[Ltru] Re: Macrolanguages, countries & orthographies
cewcathar at hotmail.com
Wed Feb 14 21:06:57 CET 2007
>On 2/13/07, Debbie Garside <debbie at ictmarketing.co.uk> wrote:
>>My personal opinion is that ISO 639-3 subtags cover the "whole language"
>>described; all of the language, every part of the language, written and
>>spoken and... historical. Even when there is an ISO 639-3 historical
>>that covers part of it.
>As a user of en, enm and ang, I don't like that one bit. fr and en are
>more mutually intelligible then ang and en, and I don't see any use in
>labelling ang as en. Furthermore, if ang can validly be labeled en, it
>can also be validly labeled sco, adding another layer of complexity.

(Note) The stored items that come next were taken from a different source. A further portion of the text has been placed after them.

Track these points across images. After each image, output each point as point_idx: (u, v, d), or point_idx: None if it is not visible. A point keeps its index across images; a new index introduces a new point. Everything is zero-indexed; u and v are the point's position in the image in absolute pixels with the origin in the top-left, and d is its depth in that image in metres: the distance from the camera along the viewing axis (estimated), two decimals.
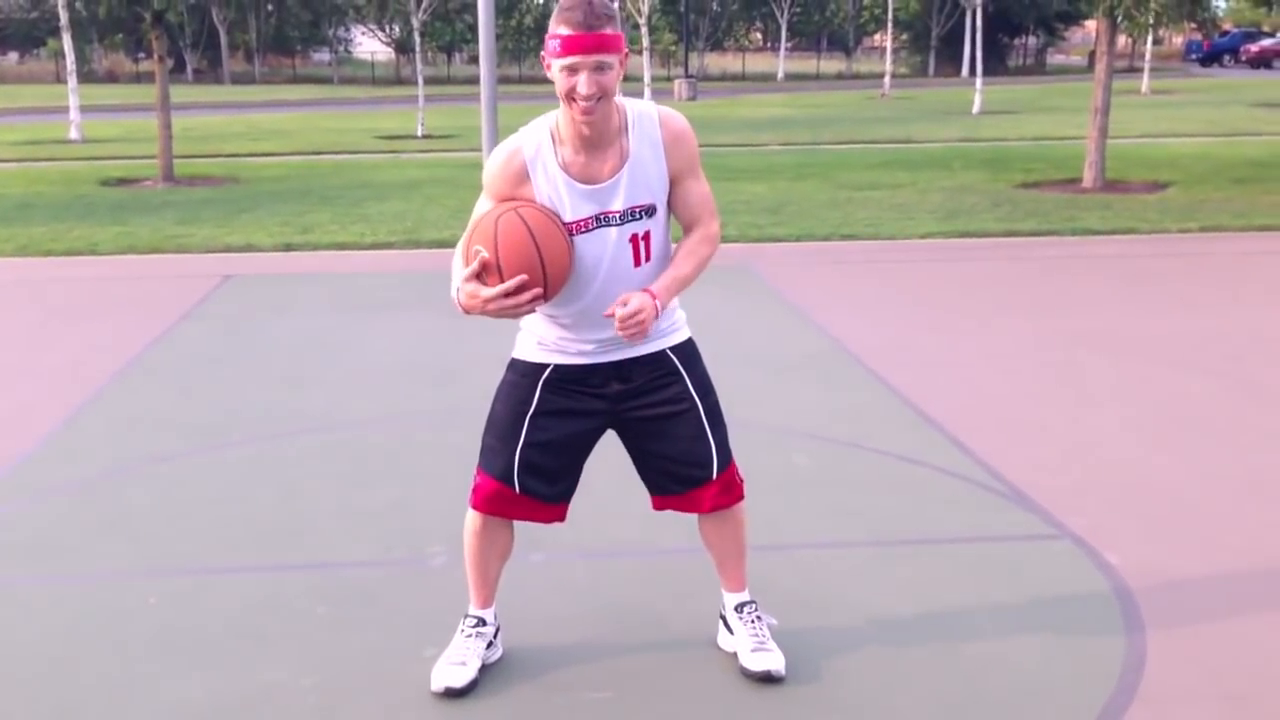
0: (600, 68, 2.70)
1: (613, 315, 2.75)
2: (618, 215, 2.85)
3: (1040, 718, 2.94)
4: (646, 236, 2.88)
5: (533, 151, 2.84)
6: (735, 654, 3.18)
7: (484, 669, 3.13)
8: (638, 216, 2.86)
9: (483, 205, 2.92)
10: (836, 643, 3.31)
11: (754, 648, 3.14)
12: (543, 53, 2.80)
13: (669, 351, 3.02)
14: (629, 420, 3.03)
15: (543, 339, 2.99)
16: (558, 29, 2.72)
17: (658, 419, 3.00)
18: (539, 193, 2.83)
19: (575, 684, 3.11)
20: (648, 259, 2.90)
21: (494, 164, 2.88)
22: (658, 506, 3.17)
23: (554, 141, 2.84)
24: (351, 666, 3.21)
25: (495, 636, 3.21)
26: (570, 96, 2.72)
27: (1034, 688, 3.07)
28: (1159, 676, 3.12)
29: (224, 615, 3.52)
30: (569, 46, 2.69)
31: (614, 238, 2.85)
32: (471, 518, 3.08)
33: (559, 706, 3.01)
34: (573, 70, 2.70)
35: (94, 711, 3.02)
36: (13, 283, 8.89)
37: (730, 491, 3.08)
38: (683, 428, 3.00)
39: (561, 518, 3.12)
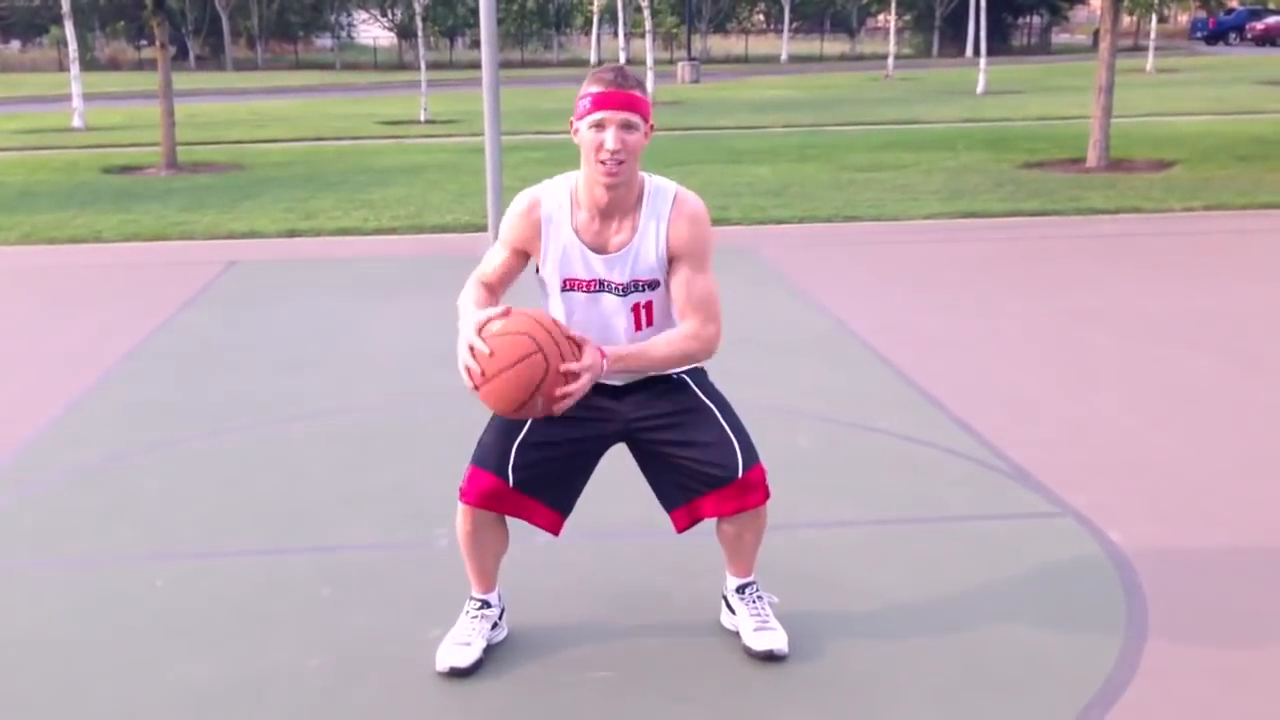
0: (628, 126, 2.76)
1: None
2: (620, 287, 2.93)
3: (1042, 692, 2.95)
4: (649, 305, 2.96)
5: (551, 208, 2.91)
6: (738, 633, 3.20)
7: (488, 649, 3.14)
8: (640, 289, 2.94)
9: (497, 252, 2.99)
10: (839, 621, 3.33)
11: (756, 627, 3.15)
12: (571, 119, 2.85)
13: (673, 374, 3.07)
14: (644, 431, 3.03)
15: None
16: (588, 89, 2.79)
17: (673, 425, 3.01)
18: (547, 247, 2.91)
19: (579, 663, 3.13)
20: (649, 324, 2.98)
21: (514, 211, 2.95)
22: (683, 523, 3.10)
23: (572, 204, 2.90)
24: (356, 647, 3.23)
25: (500, 617, 3.22)
26: (597, 154, 2.77)
27: (1036, 663, 3.09)
28: (1160, 651, 3.13)
29: (229, 598, 3.54)
30: (599, 102, 2.76)
31: (615, 303, 2.94)
32: (462, 514, 3.03)
33: (563, 685, 3.03)
34: (600, 126, 2.76)
35: (101, 694, 3.04)
36: (16, 270, 8.91)
37: (756, 491, 3.02)
38: (701, 429, 3.01)
39: (555, 528, 3.09)
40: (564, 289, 2.94)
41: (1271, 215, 10.19)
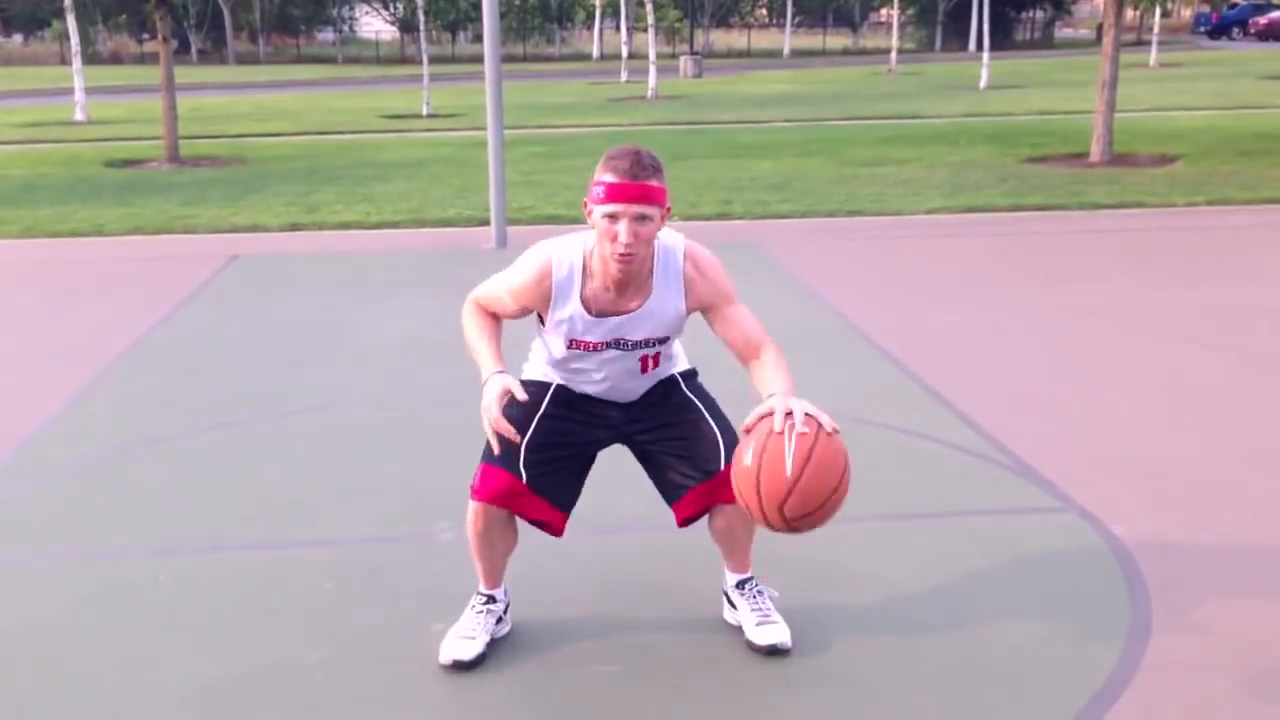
0: (642, 219, 2.75)
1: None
2: (630, 344, 2.96)
3: (1045, 687, 2.95)
4: (656, 355, 3.02)
5: (563, 275, 2.89)
6: (740, 628, 3.20)
7: (492, 642, 3.15)
8: (650, 345, 2.98)
9: (500, 295, 2.96)
10: (843, 615, 3.33)
11: (759, 621, 3.15)
12: (585, 198, 2.84)
13: (664, 376, 3.14)
14: (637, 433, 3.11)
15: (547, 375, 3.12)
16: (604, 176, 2.76)
17: (663, 425, 3.07)
18: (554, 312, 2.91)
19: (582, 657, 3.13)
20: (655, 366, 3.05)
21: (527, 276, 2.92)
22: (682, 519, 3.14)
23: (585, 273, 2.89)
24: (359, 641, 3.23)
25: (505, 612, 3.23)
26: (612, 244, 2.77)
27: (1039, 658, 3.08)
28: (1164, 647, 3.12)
29: (232, 592, 3.54)
30: (612, 194, 2.73)
31: (626, 357, 2.98)
32: (474, 512, 3.03)
33: (567, 679, 3.03)
34: (614, 218, 2.75)
35: (103, 688, 3.04)
36: (19, 264, 8.91)
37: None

>Can la really be tagged as any Romance language? Can dum (Middle
>Dutch) be tagged as af (Afrikaans)? Can 17th century Dutch be tagged
>as af (Afrikaans)?
Hi, I think we can tag moyen francais as French and Middle English as
I am not sure we can tag Old English as English (why is it not Danish?).
But anyway the issue is comprehensibility to a native speaker.
(I am not sure about French and English comprehensibility. It depends on
familiarity, on the use of Latinate vocabulary, many things.
Old English is not that tough when you get accustomed to it.
"we" is still 'we,' for example. but my Old English is rusty.
In Old French in "La Chanson de Roland" the word "noise" was used for the
modern French word "bruit" --which means 'noise' in English. And yes there
was a huge exchange of vocabulary during the many wars.)
>>Inform proposers of such variants
>>that ISO 639-6 is currently being designed and if the need is not urgent
>>delay until ISO 639-6 is published.
>It's one thing to wait for ISO 639-3, which is clearly available in a
>late draft, but something that is "currently being designed" is not
>something I feel it's reasonable to expect people to wait for.
(If we knew what was going to be in ISO 639-6 it would help.)